WHAT THIS TASK INVOLVES |
Before repeating the entries below, strip out every picture and keep all else as it is.

______________________________

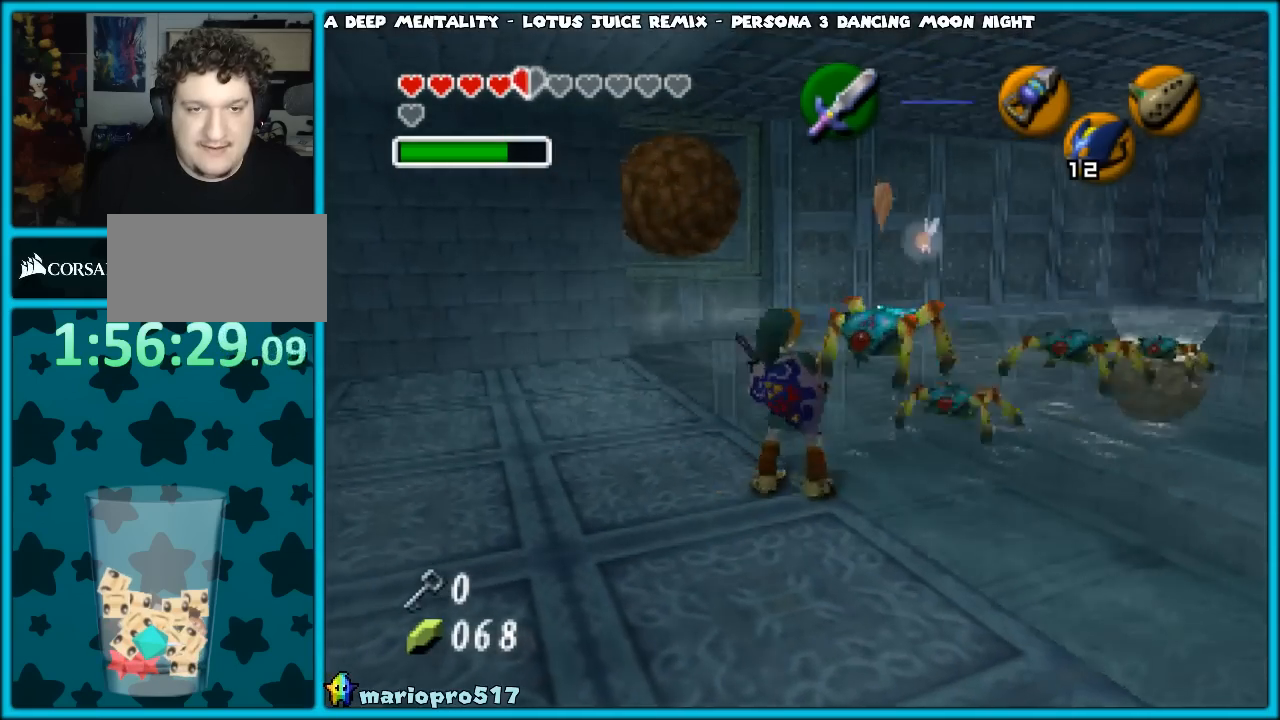
{"buttons": [], "left_stick": "down-left", "events": [[433, "left_stick", "down-left"], [467, "R1", "up"]]}
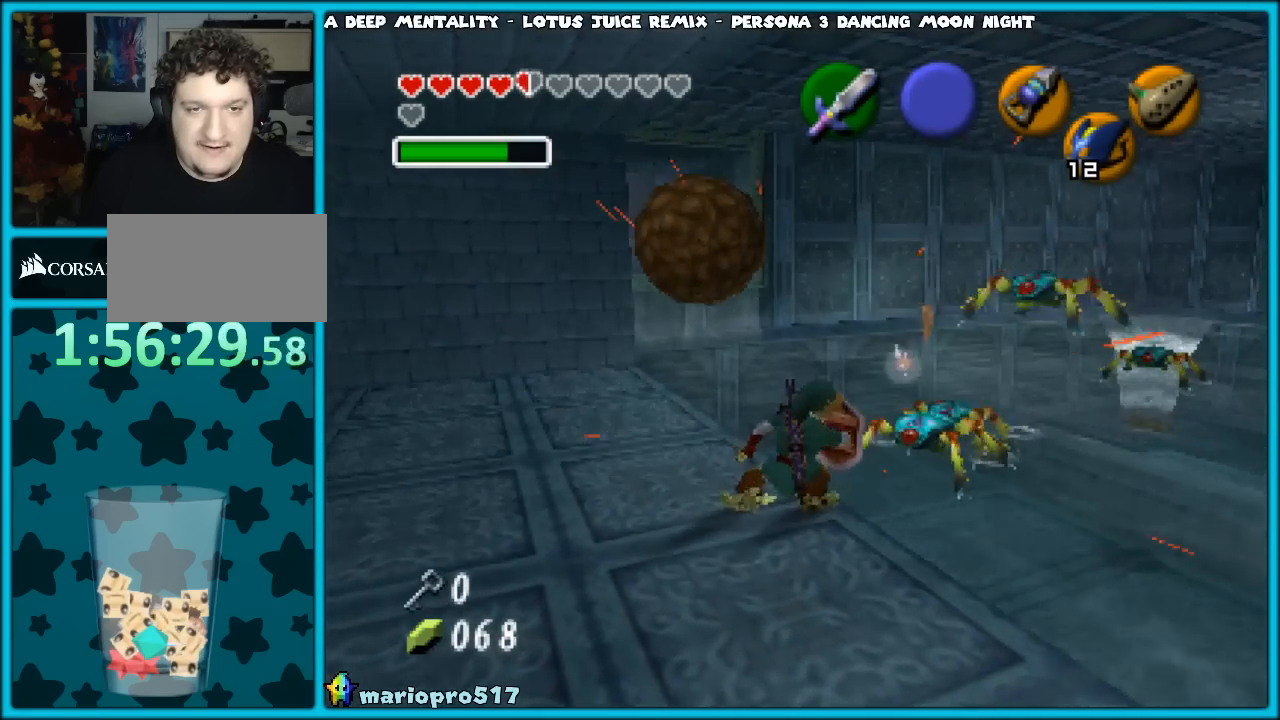
{"buttons": [], "left_stick": "center", "events": [[400, "left_stick", "center"]]}
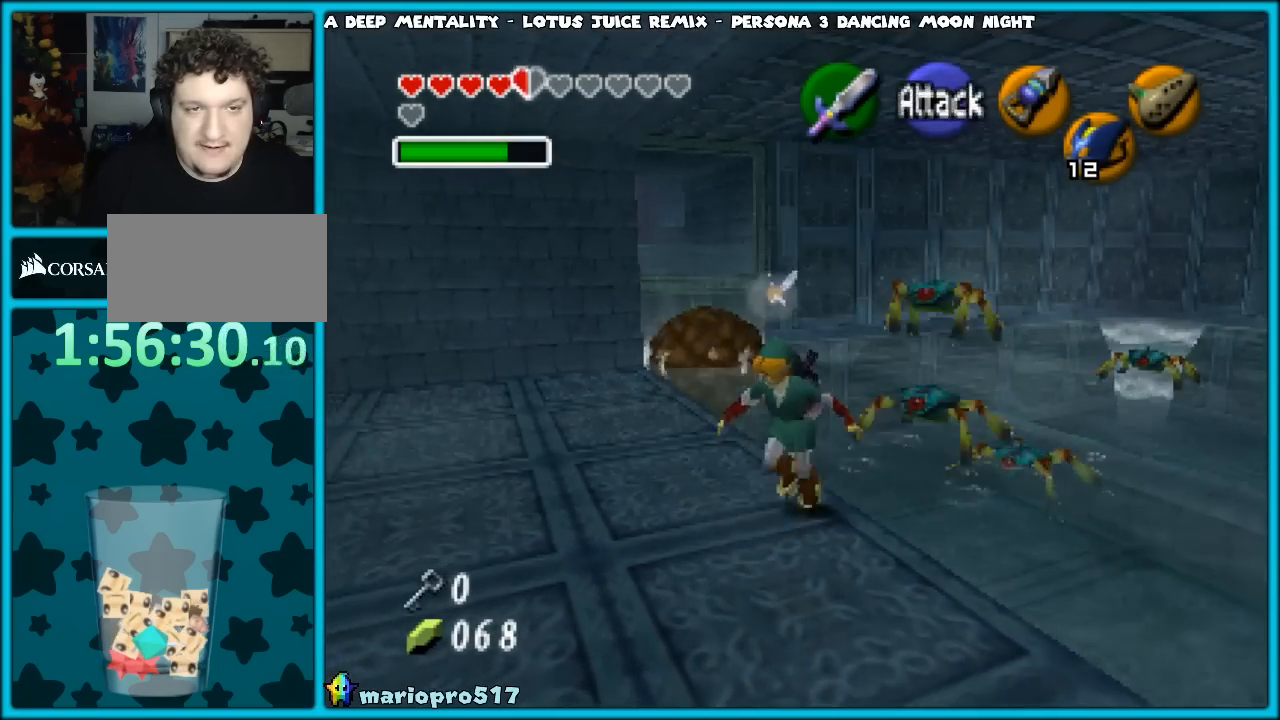
{"buttons": [], "left_stick": "up-left", "events": [[150, "left_stick", "up"], [200, "left_stick", "up-left"]]}
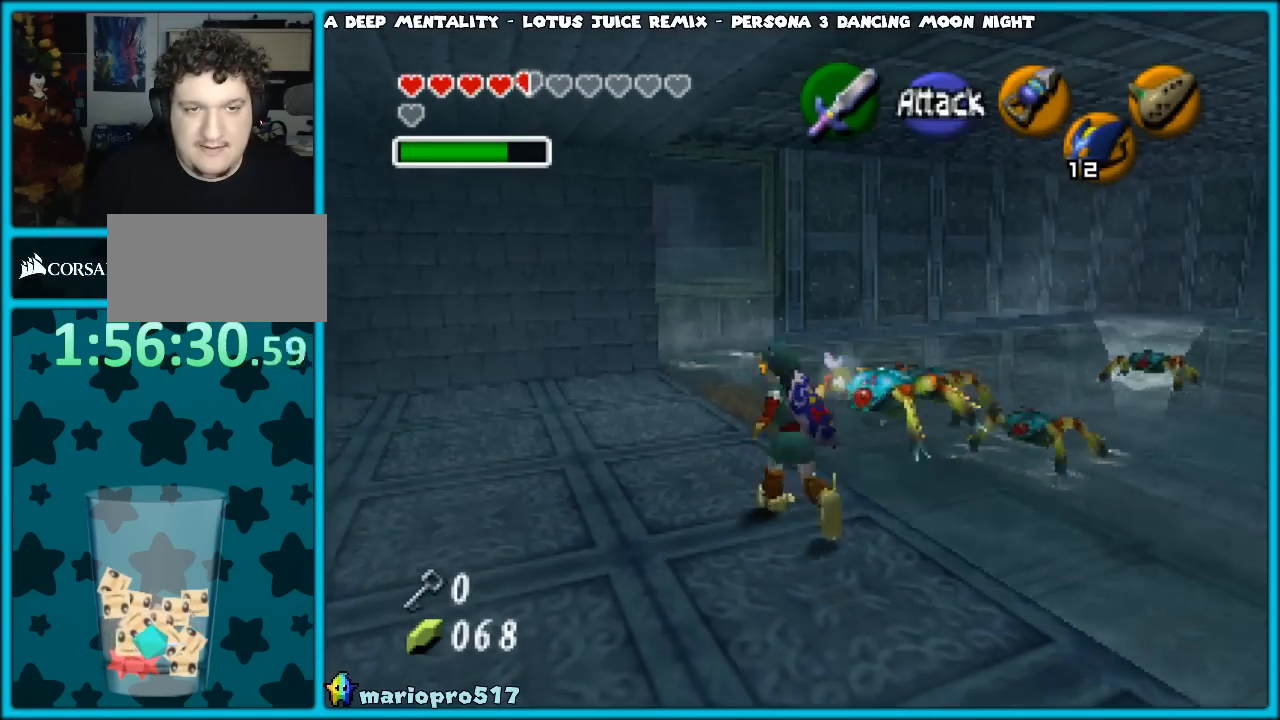
{"buttons": [], "left_stick": "up", "events": [[383, "left_stick", "up"]]}
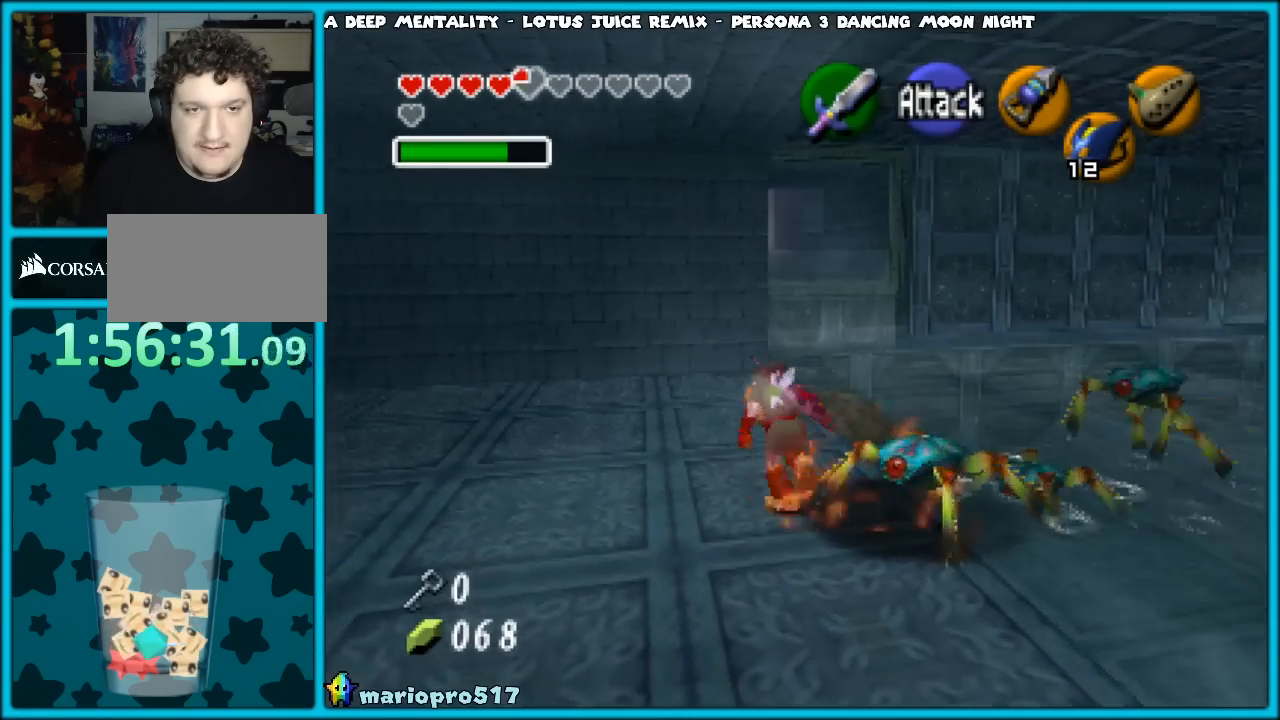
{"buttons": [], "left_stick": "up", "events": []}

______________________________

TASK SOLUTION |
{"buttons": [], "left_stick": "down-left", "events": [[433, "left_stick", "down-left"], [467, "R1", "up"]]}
{"buttons": [], "left_stick": "center", "events": [[400, "left_stick", "center"]]}
{"buttons": [], "left_stick": "up-left", "events": [[150, "left_stick", "up"], [200, "left_stick", "up-left"]]}
{"buttons": [], "left_stick": "up", "events": [[383, "left_stick", "up"]]}
{"buttons": [], "left_stick": "up", "events": []}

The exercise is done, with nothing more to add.